_作業内容 1_:
以下のTSUと信用状についての文章と照らし合わせて、次の(a)〜(c)が文章の内容と合っているかを、はいかいいえで答えてください。それぞれ、決め手になる文章中の言葉をそのまま引用してください。(a) 売買当事者は、契約情報をSWIFTNetからTMAに提供する。(b) 売買当事者の合意は、TMAからBaseline Match Reportが出て成立する。(c) Zero Mismatchesとは、輸入者が何ら異議を述べない状態のことである。
_作業内容 2_:
以下のTSUと信用状についての文章を、最後の文のあとから先へ進めて書き継いでください。

2.TSU/BPO の情報プロセスと取消不能信用状に基づく取引原則の継承
前述のように、TSUはeL/C 構想に近似すると見られるので、信用状取引の原則が TSUに継承されてい
ることを確認しておきたい。
売買当事者は、受発注確認書(Purchase Order or Confirmation of Order、以下 PO で代表する)
に基づく契約情報をSWIFTNet からTSUのTMA(Transaction Matching Application)に提供する。
これが従来の信用状開設依頼および開設通知段階に相当すると思われる。ただし、主たる目的は契約情報
(Baseline)
の電子的処理基準について、
売買当事者の合意を確立する
(establish)
ことにある。この合意は、
TMA からBaseline Match Report が出て、成立する仕組みである。従来の信用状の開設通知に対し、
受益者である輸出者が何ら異議を述べない状態(TMA では、これをZero Mismatchesと呼ぶ)になったこ
とに等しい。

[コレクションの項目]
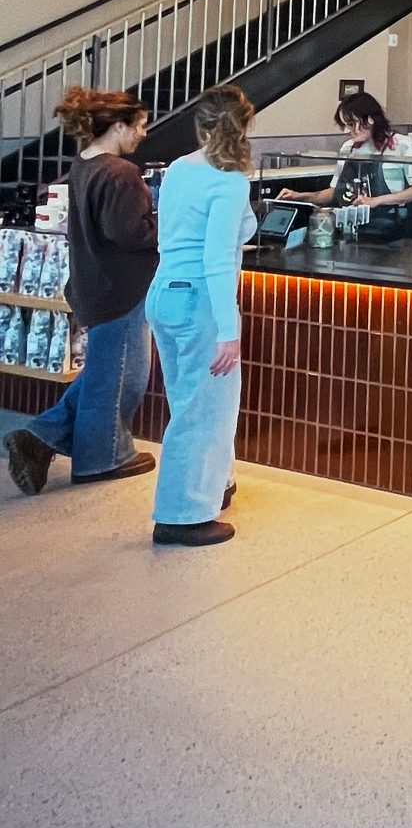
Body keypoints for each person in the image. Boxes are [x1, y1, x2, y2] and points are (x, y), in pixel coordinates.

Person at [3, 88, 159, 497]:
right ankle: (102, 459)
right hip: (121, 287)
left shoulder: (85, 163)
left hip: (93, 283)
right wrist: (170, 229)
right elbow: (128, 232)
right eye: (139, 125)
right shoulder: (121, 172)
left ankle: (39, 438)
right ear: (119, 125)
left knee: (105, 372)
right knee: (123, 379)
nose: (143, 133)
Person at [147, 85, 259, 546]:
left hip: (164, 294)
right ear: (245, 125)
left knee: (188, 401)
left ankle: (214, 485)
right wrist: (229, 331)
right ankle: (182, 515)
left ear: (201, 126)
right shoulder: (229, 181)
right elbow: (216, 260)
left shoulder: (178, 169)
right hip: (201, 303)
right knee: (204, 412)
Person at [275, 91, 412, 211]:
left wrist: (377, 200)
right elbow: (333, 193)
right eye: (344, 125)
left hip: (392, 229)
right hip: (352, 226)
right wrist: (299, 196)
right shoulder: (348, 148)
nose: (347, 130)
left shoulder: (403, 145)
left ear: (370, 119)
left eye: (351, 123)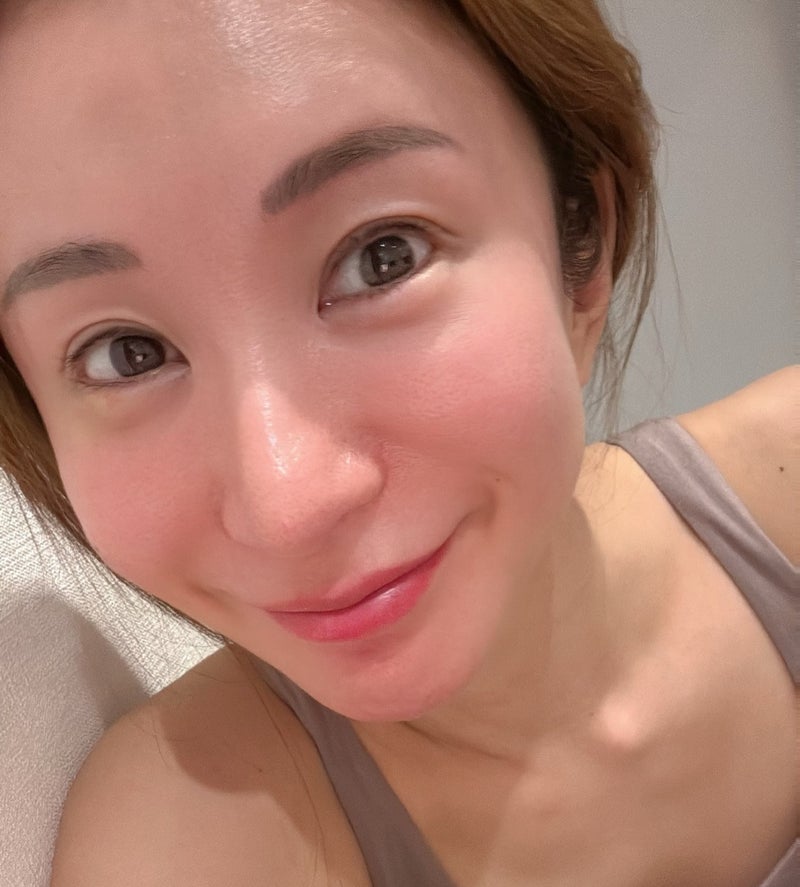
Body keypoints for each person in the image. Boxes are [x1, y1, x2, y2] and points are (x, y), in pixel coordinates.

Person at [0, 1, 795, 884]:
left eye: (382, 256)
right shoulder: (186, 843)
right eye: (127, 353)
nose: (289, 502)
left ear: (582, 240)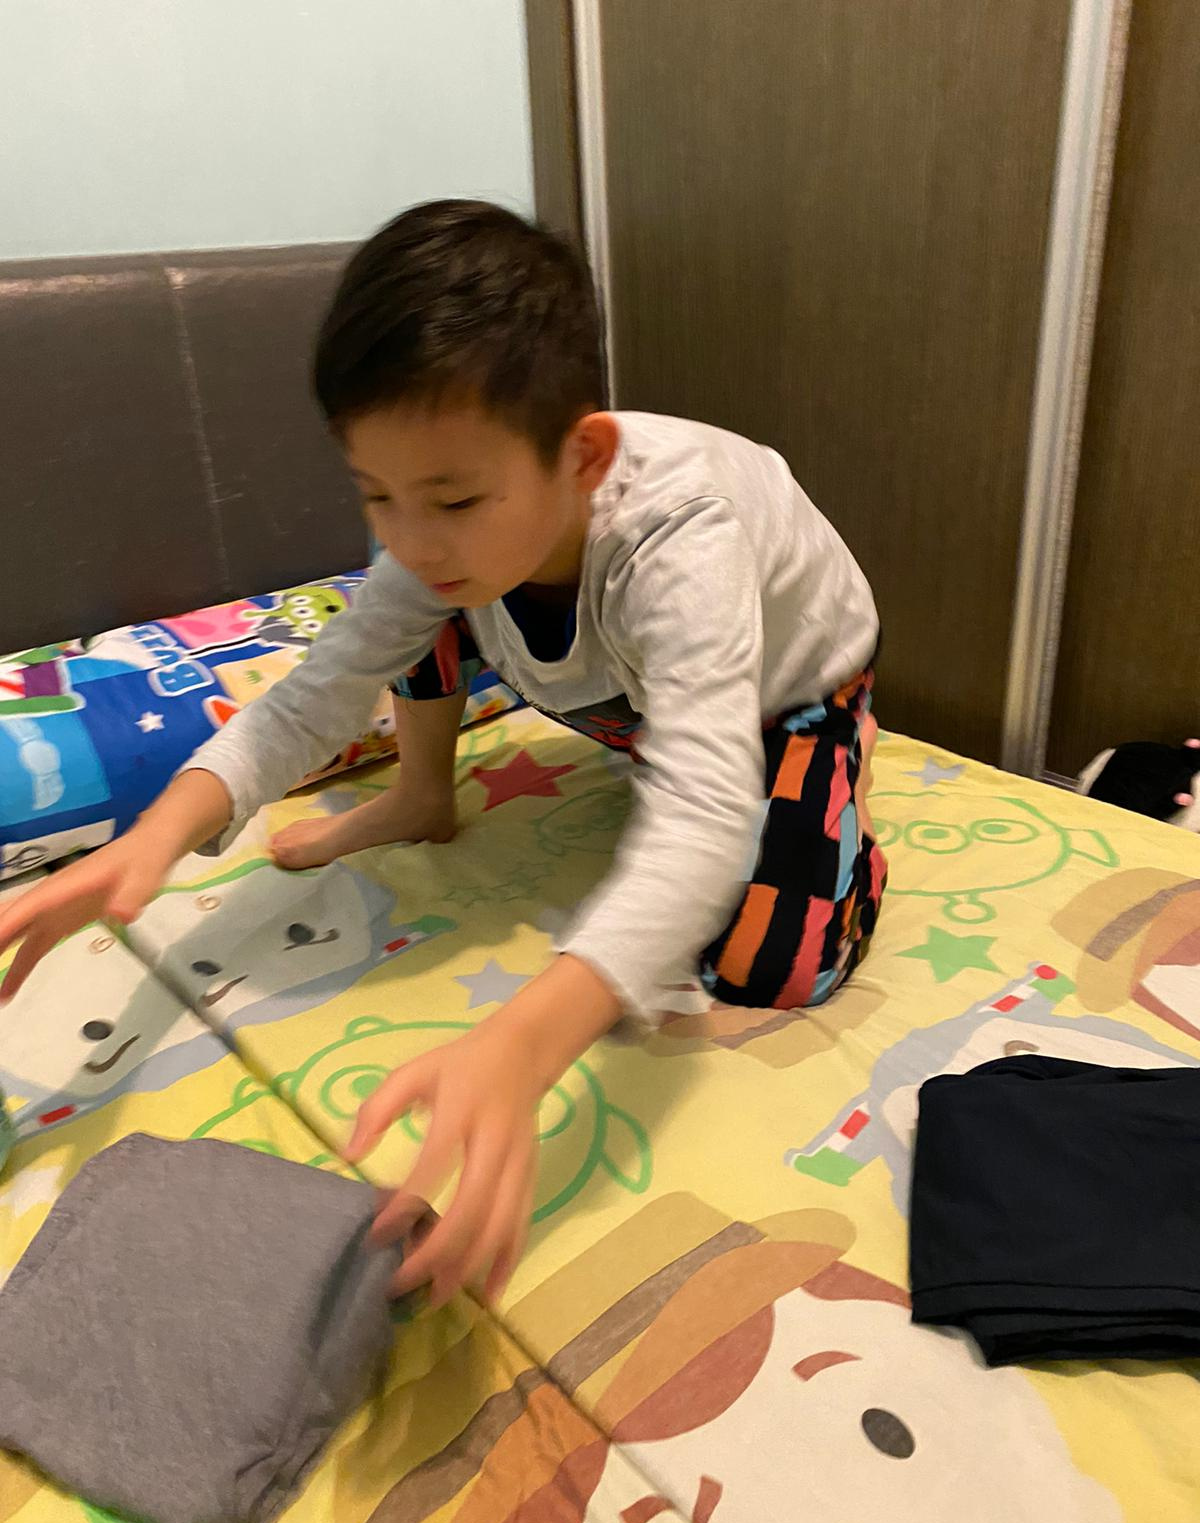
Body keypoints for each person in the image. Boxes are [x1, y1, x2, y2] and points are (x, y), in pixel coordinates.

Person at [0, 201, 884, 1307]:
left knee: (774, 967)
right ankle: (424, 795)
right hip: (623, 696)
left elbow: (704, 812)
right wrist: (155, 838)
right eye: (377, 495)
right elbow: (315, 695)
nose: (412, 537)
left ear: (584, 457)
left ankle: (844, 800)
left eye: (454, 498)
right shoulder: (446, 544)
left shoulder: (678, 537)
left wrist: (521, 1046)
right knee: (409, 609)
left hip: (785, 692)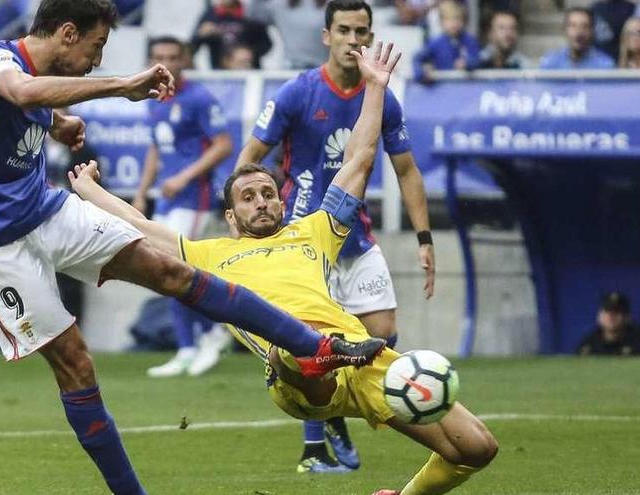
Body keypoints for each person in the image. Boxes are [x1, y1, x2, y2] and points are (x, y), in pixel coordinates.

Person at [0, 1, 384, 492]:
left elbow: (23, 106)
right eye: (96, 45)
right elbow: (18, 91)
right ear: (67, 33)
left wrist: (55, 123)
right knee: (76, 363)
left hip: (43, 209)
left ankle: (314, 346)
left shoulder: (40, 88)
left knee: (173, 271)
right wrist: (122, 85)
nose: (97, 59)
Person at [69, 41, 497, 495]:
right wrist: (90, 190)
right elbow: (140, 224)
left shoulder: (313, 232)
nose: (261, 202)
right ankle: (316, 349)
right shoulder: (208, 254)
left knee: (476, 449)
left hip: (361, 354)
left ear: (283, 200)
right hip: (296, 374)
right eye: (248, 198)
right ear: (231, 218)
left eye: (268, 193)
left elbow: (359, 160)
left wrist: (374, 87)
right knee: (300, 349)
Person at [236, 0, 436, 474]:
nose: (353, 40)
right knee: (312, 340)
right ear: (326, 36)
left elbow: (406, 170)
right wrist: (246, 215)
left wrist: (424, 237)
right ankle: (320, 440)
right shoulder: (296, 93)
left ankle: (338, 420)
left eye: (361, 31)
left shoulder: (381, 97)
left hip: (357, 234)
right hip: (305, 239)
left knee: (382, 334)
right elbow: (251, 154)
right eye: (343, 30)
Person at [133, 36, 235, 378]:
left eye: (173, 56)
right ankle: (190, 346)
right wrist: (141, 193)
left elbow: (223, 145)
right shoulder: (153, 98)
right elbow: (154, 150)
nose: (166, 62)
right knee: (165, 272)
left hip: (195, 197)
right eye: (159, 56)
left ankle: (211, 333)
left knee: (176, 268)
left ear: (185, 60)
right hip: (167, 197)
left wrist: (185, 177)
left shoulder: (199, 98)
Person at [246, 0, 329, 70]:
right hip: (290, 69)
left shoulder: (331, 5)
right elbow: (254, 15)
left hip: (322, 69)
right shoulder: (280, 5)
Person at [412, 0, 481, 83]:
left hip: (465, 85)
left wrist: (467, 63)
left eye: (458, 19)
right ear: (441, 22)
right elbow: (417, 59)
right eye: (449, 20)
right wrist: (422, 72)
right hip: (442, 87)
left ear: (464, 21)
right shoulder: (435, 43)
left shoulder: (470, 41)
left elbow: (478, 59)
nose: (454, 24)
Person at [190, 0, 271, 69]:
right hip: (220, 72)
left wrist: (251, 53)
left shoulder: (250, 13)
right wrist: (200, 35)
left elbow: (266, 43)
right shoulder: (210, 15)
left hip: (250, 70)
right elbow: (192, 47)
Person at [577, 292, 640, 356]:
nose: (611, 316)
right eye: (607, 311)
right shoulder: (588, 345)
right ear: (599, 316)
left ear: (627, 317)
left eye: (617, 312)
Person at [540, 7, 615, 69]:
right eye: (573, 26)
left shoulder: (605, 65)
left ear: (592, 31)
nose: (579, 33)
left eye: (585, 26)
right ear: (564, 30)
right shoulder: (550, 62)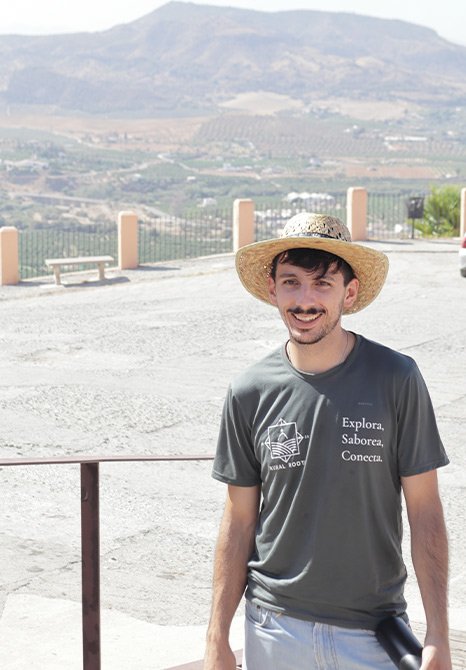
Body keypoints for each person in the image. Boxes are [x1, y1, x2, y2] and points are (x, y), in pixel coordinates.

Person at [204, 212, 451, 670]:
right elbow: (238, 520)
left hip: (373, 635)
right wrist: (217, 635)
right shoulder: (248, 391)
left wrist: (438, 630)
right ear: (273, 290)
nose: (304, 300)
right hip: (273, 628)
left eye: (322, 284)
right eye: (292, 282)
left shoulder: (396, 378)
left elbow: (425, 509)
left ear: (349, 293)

_回答 1_:
(a) はい。「契約情報をSWIFTNet からTSUのTMA(Transaction Matching Application)に提供する」
(b) はい。「TMA からBaseline Match Report が出て、成立する仕組みである」
(c) いいえ。「受益者である輸出者が何ら異議を述べない状態」

_回答 2_:
輸出者が契約を履行し、SWIFTメンバーである取引銀行にData Set5を提出し、その取引銀行はTMA
にData Set Submissionメッセージとして送信する。ここで、従来型の信用状取引の原則である「厳密一致
の原則」に基づき、TMA 内でEstablished BaselineとData Set Submissionの電子的な自動照合が行わ
れる6。その結果、Data Set Match ReportによりZero Mismatchesと判定されて、Data Match すなわ
ち厳密一致の原則の充足となる仕組みである。後述のとおり、ISBP がどの程度活かされているか、電子的
照合は、misspellingをどの程度許容するか、データ・カテゴリー間の不一致(例、船荷証券に記載の品目
とInvoiceに記載の商品とそのコードの間の不一致)の扱いなど、検討すべき課題は残る。いずれにしても、
頻繁な情報交換が銀行と貿易取引当事者間で、Zero Mismatches 達成のために繰り返されることになろう。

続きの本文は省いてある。